Required action ->
All lines in the material below that contain "input" should be located and copied.

Material for this exercise ->
-- Opening Marker --
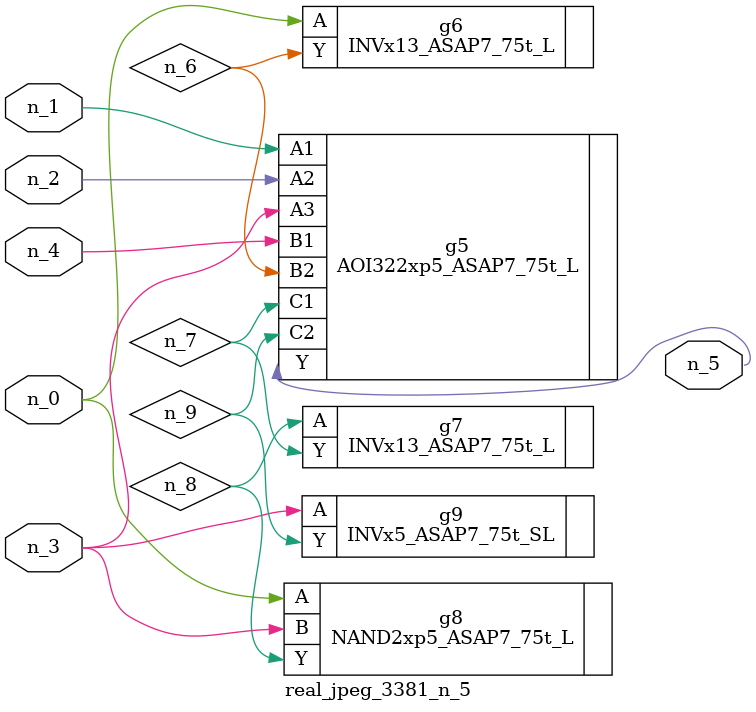
<source format=v>
module real_jpeg_3381_n_5 (n_4, n_0, n_1, n_2, n_3, n_5);

input n_4;
input n_0;
input n_1;
input n_2;
input n_3;

output n_5;

wire n_8;
wire n_6;
wire n_7;
wire n_9;

INVx13_ASAP7_75t_L g6 ( 
.A(n_0),
.Y(n_6)
);

NAND2xp5_ASAP7_75t_L g8 ( 
.A(n_0),
.B(n_3),
.Y(n_8)
);

AOI322xp5_ASAP7_75t_L g5 ( 
.A1(n_1),
.A2(n_2),
.A3(n_3),
.B1(n_4),
.B2(n_6),
.C1(n_7),
.C2(n_9),
.Y(n_5)
);

INVx5_ASAP7_75t_SL g9 ( 
.A(n_3),
.Y(n_9)
);

INVx13_ASAP7_75t_L g7 ( 
.A(n_8),
.Y(n_7)
);


endmodule
</source>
-- Closing Marker --
Solution to the exercise ->
input n_4;
input n_0;
input n_1;
input n_2;
input n_3;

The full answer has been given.